ASH Patron, former New Zealand Prime Minister the Rt Hon Helen Clark talked about the contribution of the survey to New Zealand’s health over the last quarter century: ‘This survey has helped inform almost every major tobacco control policy in the last 20 years. This includes increasing the age of purchase to 18, minimum pack sizes of 20 cigarettes, smokefree workplaces, banning tobacco displays, mandating plain packaging and driving major investment into smokefree media campaigns targeting young people.
‘Ten years ago, as Prime Minister I announced the results of the 2007 survey which were at a record low of 7.3% at the time. Ten years on, I’m delighted to say that youth smoking has fallen even further to only 2.1%. Whilst we still have some way to go, it is a credit to this survey that it has kept the pressure on successive governments to address youth smoking and been able to show them the results’.

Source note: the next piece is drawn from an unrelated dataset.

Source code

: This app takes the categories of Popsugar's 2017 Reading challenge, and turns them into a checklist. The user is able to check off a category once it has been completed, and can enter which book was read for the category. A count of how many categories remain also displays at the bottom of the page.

‘Even though youth smoking is at a record low, it is vital that we do not get complacent. New Zealand only has 7 years left to achieve the Smokefree 2025 goal. We still have a long way to go, especially considering that Māori students are still twice as likely to smoke than non-Māori” said Clark.
Not only has the survey given 25 years of insights on youth smoking, but the survey has helped inspire the careers of those who have been part of it’s history. Dr Bridget Wilson spent the summer of 2011 as an undergraduate medical student working on the survey. She said: ‘The work I did allowed me to understand that doctors, in addition to having a clinical role, are also in a position to improve the health and wellbeing of communities through participation in research, health policy, and advocacy. This led me to specialise in public health and following three years of clinical medicine, I am currently a public health registrar, training with the New Zealand College of Public Health Medicine.”
ASH Chair, Emeritus Professor Robert Beaglehole said: ‘Since the survey began in 1992, almost 600,000 New Zealanders have taken part. We believe it is the biggest ongoing survey of youth smoking in the world, and the second largest national survey after the New Zealand census. We are especially proud of the contribution this survey has made to reducing youth smoking over the last 25 years’.
‘We need to achieve what we have achieved for year ten smoking for all adults. Year ten smoking has dropped by two thirds in a decade. If we can achieve the same result for adult smoking, we will achieve our goal of Smokefree New Zealand by 2025’, concluded Professor Beaglehole.